6.890 Graph and Matrix Algorithms


Graduate Level
Units:  3-0-9
Prerequisites:  6.006, 6.046
Instructor:  Professor Virginia Vassilevska Williams (virgito@gmail.com)
Schedule: MW1-2:30, room 34-301
This subject will qualify as a Theoretical Computer Science concentration subject.
Due to the surprisingly fast algorithms for the problem, matrix multiplication is routinely used as a basic building block for algorithms beating the brute-force approach. This course explores a variety of problems, mostly within graph algorithms, and discusses how they can be solved faster using a fast matrix multiplication algorithm. We will also see that although many of these problems provably require the use of matrix multiplication to be solved exactly, sometimes matrix multiplication can be avoided by computing answers approximately, leading to very fast algorithms.
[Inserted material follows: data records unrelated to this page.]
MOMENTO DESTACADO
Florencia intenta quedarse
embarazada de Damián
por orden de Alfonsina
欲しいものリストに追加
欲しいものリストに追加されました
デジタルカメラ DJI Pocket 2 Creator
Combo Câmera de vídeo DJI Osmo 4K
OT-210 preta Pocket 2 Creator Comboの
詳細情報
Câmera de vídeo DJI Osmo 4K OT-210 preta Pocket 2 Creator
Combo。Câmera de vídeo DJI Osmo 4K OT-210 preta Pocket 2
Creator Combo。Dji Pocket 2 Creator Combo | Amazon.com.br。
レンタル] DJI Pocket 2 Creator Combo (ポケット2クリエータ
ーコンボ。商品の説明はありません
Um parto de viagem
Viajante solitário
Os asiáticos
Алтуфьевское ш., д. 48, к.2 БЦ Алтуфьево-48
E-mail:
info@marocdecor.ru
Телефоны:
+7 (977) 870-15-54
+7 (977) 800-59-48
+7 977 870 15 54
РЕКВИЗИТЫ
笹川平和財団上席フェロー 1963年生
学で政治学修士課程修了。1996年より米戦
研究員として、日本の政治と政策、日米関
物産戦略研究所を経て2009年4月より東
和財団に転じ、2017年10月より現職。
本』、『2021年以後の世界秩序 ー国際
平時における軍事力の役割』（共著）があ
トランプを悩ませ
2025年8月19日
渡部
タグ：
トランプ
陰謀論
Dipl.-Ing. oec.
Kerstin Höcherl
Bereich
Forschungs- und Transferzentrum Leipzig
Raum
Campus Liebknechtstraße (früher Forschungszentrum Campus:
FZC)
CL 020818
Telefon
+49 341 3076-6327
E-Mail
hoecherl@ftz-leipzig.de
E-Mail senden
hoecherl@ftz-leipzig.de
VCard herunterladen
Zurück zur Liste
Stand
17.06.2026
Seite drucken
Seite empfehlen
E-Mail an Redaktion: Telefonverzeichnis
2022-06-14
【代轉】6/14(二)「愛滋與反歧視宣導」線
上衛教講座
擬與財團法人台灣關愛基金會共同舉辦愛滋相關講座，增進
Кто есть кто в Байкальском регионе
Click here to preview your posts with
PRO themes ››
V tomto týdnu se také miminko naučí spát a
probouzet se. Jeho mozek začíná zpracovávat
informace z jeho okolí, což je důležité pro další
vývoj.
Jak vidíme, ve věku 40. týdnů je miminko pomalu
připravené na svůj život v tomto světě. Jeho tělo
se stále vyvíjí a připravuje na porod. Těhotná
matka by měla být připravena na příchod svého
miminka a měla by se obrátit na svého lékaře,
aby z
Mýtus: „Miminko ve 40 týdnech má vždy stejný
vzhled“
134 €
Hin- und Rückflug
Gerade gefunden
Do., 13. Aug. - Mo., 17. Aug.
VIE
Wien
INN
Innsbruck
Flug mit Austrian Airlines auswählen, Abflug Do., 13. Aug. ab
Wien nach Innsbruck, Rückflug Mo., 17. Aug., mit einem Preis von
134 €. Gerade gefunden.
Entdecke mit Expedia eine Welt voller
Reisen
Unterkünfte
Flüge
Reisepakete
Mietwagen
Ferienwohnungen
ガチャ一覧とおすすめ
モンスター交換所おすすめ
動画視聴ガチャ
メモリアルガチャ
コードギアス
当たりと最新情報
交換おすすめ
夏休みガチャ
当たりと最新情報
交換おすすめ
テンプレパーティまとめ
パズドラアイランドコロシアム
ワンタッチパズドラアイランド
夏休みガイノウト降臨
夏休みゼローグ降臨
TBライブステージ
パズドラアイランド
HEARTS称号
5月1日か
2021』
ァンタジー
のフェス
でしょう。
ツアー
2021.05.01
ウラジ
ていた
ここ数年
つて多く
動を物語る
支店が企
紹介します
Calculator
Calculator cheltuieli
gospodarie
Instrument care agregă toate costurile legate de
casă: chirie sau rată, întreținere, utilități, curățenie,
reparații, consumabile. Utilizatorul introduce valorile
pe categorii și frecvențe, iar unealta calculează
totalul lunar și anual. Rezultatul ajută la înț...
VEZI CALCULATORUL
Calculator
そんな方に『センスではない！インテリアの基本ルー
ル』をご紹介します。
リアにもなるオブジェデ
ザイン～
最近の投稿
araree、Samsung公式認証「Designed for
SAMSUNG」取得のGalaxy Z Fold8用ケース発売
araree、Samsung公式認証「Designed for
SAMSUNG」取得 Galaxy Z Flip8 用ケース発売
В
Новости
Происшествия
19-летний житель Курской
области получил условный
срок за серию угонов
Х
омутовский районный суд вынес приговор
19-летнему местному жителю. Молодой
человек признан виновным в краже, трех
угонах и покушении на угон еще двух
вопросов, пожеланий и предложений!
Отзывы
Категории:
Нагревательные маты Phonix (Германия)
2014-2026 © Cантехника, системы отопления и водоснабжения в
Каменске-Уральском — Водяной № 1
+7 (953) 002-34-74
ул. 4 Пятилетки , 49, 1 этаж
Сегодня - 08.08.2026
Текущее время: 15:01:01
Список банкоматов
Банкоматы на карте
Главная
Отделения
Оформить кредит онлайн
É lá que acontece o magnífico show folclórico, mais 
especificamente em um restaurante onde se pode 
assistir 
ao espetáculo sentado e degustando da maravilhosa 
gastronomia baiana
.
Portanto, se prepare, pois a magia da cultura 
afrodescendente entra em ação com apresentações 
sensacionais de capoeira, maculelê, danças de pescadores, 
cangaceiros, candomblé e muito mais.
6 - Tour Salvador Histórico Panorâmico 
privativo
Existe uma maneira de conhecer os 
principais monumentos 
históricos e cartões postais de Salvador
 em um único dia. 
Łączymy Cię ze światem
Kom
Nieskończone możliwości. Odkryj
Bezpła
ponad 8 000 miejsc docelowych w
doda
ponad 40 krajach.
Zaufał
Finally, we will discuss most of the known algorithms for matrix multiplication including the Coppersmith-Winograd algorithm and its relatives.
Topics include: Graph Transitive Closure, All Pairs Shortest Paths, Perfect Matching, distance oracles, graph spanners, matrix multiplication algorithms, and a variety of equivalences between problems involving matrix multiplication. Prerequisites: 6.046 or the equivalent mathematical maturity.